When it's windy outside, more of my hair flies because there's less to hold it down.
I decided to visit the doctor in hopes of to validating the reason for my hair loss. This is what he said:
If it’s alopecia areata, you would have bald spots but you don’t. If it’s androgenic alopecia, you’ll see your part get wider, but it’s not. If it’s telogen effluvium, if I pull your hair, a lot should come out but only 1-2 hairs came out after I pulled so many. When I look at your head, you still have a lot of hair. So no, I don’t think you have hair loss or it’s not that serious.”
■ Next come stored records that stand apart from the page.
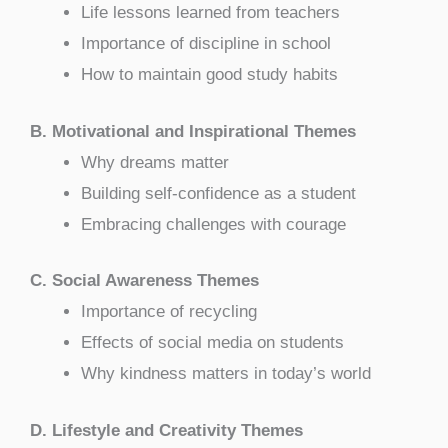
Life lessons learned from teachers
Importance of discipline in school
How to maintain good study habits
B. Motivational and Inspirational Themes
Why dreams matter
Building self-confidence as a student
Embracing challenges with courage
C. Social Awareness Themes
Importance of recycling
Effects of social media on students
Why kindness matters in today’s world
D. Lifestyle and Creativity Themes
My brain just kind of shut down at that moment and I left the office feeling a little more hopeless. Did I have to lose more hair before I would be taken seriously? After a blood test, I found out I was iron deficient, but my hormones and thyroid were all fine. I hoped that after taking months of iron supplements, my hair would revert back to what it used to be. But it didn’t.
I slowly started opening up more to my friends about my hair loss. I had initially gotten comments of: "Your hair looks fine! I don't think it's thinning." But when I told them I would start wearing alternative hair, all they said was: “Cool! Let’s see it when you get it.” Their acceptance and support helped me so much in accepting my hair loss. It made me realise that no matter what my hair looks like, I am still Eva and people still love and accept me for who I am.
I’m also so grateful I am a part of such a supportive and empowering community. I decided to start my own hair loss account on Instagram and took up the opportunity to write blogs here on Silk or Lace to engage with other women and also give back to the community that’s helped me so much.
It's through the hair loss community that's empowered me to take back control of my hair loss. By changing my thoughts around hair loss, I'm able to see the options moving forward. Rather than mourning what my hair once was and shying away from cameras, I'll be able to wear hair better than my hair ever was and could be and carry on with life.